Modeled after the Pygmalion myth, the film’s cuteness runs interference for how deeply upsetting it becomes. As Calvin adjusts Ruby’s moods and needs with his typewriter keys, the screenplay’s brilliance lies in whether the audience can keep track of its subversion even as the film is counting on us failing in this endeavor. That way, we’re horrified at having been touched emotionally at any point by a relationship that’s actually psychological slavery. “Quirky, messy women whose problems only make them endearing are not real,” Calvin’s brother Harry (Chris Messina) lectures him. It’s a foreboding warning for male writers, uttered by the film’s broad-shouldered bro no less, but most of Ruby Spark feels like a warning. It’s an exaggeration of male fantasy — in its climax, Ruby is made to bark like a dog and weep through a striptease — but the point is that this girlfriend experiment has been immoral the entire time, not just when taken to its brutal conclusion. It’s a romantic comedy by way of a sobering illusion, no matter what the rapturous final scenes would imply about Calvin deserving a second chance at love. (The film’s near-fatal flaw is that ends up awfully kind to him.)

Now, Kazan isn’t always a post-modern cartographer of the genre. Sometimes, she’s just a soldier for a decent cause. In What If, she teams with Daniel Radcliffe for the most traditional romance of her oeuvre, basically When Harry Met Sally recast for wayward Canadian millennials. Kazan plays a professional animator, Chantry, who’s in a long-term relationship but could use a pal. Radcliffe plays that pal, Wallace, who wonders from their meet-cute onward if not pursuing this women makes him less of a man. Kazan is the figure of attraction here, but her professional ambitions are noticeably foregrounded, as is the more important question of whether Wallace hiding his true feelings is actually dehumanizing Chantry. Otherwise, What If flutters pretty willingly into the realm of twee. It’s the weakest of Kazan’s rom-com resume, mostly because it hinges on romantic destiny. These people should be together forever because there’s something between them, damn it.

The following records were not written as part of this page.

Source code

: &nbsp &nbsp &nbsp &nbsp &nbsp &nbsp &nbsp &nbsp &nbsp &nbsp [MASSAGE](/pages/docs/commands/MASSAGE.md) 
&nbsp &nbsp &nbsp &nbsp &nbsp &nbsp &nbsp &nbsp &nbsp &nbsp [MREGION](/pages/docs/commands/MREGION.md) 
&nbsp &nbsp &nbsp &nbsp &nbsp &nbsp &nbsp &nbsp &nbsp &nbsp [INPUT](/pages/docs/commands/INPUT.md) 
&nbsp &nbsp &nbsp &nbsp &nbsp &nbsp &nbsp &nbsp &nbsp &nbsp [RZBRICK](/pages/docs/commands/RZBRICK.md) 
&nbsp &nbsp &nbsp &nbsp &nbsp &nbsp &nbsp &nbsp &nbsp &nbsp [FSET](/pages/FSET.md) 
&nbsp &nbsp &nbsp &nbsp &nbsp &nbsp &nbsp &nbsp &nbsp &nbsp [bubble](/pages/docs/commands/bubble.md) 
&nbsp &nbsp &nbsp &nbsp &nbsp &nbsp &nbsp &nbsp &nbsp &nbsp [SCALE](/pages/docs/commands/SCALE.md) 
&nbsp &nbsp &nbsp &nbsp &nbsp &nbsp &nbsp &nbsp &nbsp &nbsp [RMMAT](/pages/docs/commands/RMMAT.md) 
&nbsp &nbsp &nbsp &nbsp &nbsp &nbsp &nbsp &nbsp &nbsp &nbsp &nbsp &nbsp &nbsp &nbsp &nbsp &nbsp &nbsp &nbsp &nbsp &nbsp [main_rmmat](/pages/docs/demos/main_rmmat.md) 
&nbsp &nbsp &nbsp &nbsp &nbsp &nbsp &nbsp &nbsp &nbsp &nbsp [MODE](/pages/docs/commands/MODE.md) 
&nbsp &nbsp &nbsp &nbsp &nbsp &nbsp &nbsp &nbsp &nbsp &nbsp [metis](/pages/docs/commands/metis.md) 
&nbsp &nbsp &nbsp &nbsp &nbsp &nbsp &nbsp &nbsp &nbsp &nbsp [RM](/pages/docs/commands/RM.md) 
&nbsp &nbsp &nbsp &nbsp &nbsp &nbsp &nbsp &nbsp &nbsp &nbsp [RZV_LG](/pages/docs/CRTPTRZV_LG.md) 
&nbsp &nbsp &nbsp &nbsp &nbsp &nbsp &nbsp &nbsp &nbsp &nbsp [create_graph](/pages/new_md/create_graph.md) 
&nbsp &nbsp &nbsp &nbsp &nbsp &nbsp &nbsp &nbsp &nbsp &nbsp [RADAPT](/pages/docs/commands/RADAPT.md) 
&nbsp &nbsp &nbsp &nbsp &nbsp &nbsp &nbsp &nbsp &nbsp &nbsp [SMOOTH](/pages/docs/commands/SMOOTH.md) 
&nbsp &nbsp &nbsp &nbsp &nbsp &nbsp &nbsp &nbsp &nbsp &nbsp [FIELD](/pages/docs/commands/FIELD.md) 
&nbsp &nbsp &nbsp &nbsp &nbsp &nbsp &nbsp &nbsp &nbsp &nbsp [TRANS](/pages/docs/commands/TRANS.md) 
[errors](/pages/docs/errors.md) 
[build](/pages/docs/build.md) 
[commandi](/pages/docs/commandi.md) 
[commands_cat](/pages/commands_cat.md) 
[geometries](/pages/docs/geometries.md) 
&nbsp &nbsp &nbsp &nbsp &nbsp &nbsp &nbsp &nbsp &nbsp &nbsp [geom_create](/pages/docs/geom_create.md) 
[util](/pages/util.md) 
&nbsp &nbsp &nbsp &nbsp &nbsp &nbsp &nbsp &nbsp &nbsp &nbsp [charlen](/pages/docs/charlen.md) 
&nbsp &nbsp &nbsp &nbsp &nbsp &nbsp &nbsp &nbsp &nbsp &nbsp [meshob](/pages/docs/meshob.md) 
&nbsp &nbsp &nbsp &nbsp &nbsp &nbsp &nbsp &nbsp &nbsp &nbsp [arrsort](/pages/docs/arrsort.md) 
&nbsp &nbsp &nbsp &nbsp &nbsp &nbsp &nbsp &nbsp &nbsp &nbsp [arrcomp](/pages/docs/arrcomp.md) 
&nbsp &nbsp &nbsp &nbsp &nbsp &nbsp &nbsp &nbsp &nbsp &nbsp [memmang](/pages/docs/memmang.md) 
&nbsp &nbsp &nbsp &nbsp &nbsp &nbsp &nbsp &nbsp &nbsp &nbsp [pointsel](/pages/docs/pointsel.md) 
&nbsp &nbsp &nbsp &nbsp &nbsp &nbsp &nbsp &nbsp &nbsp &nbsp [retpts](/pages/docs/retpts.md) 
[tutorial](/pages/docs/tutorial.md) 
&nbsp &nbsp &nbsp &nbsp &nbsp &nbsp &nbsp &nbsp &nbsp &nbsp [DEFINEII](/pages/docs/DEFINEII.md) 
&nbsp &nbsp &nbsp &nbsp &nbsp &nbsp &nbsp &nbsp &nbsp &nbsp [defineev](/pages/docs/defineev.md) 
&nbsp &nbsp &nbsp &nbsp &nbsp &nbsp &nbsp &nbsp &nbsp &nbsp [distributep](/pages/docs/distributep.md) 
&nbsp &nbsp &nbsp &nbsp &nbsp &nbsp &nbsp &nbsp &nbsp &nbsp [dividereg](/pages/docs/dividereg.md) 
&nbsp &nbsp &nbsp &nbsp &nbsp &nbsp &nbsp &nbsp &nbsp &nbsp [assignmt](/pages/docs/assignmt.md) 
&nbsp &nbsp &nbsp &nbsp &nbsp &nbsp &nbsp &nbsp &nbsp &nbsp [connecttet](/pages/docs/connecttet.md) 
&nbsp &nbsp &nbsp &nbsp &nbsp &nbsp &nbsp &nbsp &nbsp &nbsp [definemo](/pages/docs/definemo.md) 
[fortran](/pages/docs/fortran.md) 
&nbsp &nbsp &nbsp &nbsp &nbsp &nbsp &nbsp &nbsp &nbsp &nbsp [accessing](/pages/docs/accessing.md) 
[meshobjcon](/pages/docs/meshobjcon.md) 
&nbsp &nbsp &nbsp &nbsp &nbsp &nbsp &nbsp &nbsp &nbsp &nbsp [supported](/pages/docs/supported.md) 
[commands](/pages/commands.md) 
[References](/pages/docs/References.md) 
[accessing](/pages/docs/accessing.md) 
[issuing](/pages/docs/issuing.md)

In this sense, the driving force of the rom-com is difficult to alter or conquer. Barring toxic chemistry between the leads or the ending of Annie Hall, most rom-com audiences will want the protagonists to end up a couple. The overpowering will of the viewer to experience that catharsis has helped many a movie defy logic and likelihood in its third act.

The Big Sick is one of the most empathetic and generous movies of its kind in years because it knows this leap in logic is coming. It tries to head off the problem by letting Emily admonish Kumail for thinking she was won over by all the good deeds he performed during her coma. Sure, he was a real gentleman in the hour of screen time he spent supporting and humoring her parents (Holly Hunter and Ray Romano), but Emily was out cold. Now, are they able to overcome that? They’re married in real life so take an educated guess, but the fact that the woman in the coma tells the man to wake up is vintage Zoe Kazan.

The 33-year-old actress is not waging war on the rom-com, just fighting to change some of its conventions. The tales of modern love she supports propose there’s a more honorable, ethical way of arriving at the reconciliation audiences seek. When that moment is reached as charmingly as it is in The Big Sick (with a concluding line reminiscent of Before Sunset), the couple is left looking optimistically down the road of their lives, ready to make mistakes in their love. You won’t catch Kazan characters making out on a bridge or skyscraper as the credits are about to rain onto the screen. More likely, they will have a contained moment, share a look and trust the viewers: their hope will do the work.